* [WHAT IS NEEDED]
Filter the material below down to the lines that contain the word "lowest", and copy each of those lines unchanged.

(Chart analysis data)
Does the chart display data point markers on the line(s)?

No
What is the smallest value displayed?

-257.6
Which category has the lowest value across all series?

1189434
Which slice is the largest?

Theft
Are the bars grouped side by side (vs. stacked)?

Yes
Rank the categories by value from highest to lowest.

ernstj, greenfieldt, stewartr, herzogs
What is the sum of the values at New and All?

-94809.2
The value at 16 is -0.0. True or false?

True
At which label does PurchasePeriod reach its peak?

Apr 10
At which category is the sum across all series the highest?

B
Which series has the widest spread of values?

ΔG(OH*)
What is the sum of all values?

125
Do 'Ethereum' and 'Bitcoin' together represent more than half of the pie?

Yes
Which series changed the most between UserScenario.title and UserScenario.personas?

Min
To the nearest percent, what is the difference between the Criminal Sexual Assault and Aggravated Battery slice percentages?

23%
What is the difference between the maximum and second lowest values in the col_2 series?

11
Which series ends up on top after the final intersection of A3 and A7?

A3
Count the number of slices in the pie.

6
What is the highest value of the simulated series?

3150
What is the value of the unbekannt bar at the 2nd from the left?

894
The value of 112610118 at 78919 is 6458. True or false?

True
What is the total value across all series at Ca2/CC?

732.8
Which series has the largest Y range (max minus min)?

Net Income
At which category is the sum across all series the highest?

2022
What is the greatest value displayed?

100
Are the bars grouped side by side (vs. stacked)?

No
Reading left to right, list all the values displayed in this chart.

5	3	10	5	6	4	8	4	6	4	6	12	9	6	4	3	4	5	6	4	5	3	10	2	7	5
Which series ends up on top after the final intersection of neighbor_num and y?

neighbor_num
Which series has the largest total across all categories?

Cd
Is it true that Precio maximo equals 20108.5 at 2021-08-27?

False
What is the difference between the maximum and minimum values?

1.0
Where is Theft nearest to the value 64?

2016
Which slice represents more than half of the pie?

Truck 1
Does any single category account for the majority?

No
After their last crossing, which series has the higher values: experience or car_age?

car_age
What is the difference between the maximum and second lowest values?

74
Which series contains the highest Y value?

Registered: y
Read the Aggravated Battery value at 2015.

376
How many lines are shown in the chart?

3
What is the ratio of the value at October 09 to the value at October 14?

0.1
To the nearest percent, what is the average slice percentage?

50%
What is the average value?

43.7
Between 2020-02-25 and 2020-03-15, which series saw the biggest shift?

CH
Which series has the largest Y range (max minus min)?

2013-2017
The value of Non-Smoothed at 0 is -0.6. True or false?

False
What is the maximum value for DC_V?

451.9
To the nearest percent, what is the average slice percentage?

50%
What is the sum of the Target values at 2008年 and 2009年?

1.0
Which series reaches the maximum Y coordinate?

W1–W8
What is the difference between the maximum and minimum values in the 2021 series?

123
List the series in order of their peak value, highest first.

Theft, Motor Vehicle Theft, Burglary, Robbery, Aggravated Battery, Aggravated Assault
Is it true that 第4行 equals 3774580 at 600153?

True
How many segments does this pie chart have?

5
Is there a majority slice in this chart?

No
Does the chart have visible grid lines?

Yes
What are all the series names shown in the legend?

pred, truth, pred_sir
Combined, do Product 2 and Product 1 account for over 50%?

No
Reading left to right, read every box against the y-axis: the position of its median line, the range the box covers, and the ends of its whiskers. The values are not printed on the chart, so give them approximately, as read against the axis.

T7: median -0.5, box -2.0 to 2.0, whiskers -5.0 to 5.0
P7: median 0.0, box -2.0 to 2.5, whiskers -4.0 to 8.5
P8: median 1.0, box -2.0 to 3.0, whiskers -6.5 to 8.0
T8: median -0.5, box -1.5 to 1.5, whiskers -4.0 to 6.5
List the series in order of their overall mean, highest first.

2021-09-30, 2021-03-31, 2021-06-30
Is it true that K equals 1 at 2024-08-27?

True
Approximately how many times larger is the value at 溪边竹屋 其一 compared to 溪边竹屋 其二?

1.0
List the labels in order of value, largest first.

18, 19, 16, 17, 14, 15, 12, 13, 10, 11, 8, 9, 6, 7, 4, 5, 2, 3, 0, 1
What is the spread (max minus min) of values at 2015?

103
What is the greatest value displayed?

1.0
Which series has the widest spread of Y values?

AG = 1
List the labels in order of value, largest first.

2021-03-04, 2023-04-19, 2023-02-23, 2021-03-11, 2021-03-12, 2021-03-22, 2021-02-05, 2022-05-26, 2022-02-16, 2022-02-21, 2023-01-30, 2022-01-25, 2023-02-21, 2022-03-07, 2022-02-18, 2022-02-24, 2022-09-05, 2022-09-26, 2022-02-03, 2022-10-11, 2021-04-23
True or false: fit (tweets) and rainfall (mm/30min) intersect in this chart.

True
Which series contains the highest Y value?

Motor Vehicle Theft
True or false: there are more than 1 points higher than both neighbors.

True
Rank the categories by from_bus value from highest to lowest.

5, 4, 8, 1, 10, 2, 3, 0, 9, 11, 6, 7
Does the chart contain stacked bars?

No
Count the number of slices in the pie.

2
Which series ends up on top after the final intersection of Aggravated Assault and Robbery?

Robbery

* [YOUR SOLUTION]
Which category has the lowest value across all series?
Rank the categories by value from highest to lowest.
What is the difference between the maximum and second lowest values in the col_2 series?
What is the difference between the maximum and second lowest values?
Rank the categories by from_bus value from highest to lowest.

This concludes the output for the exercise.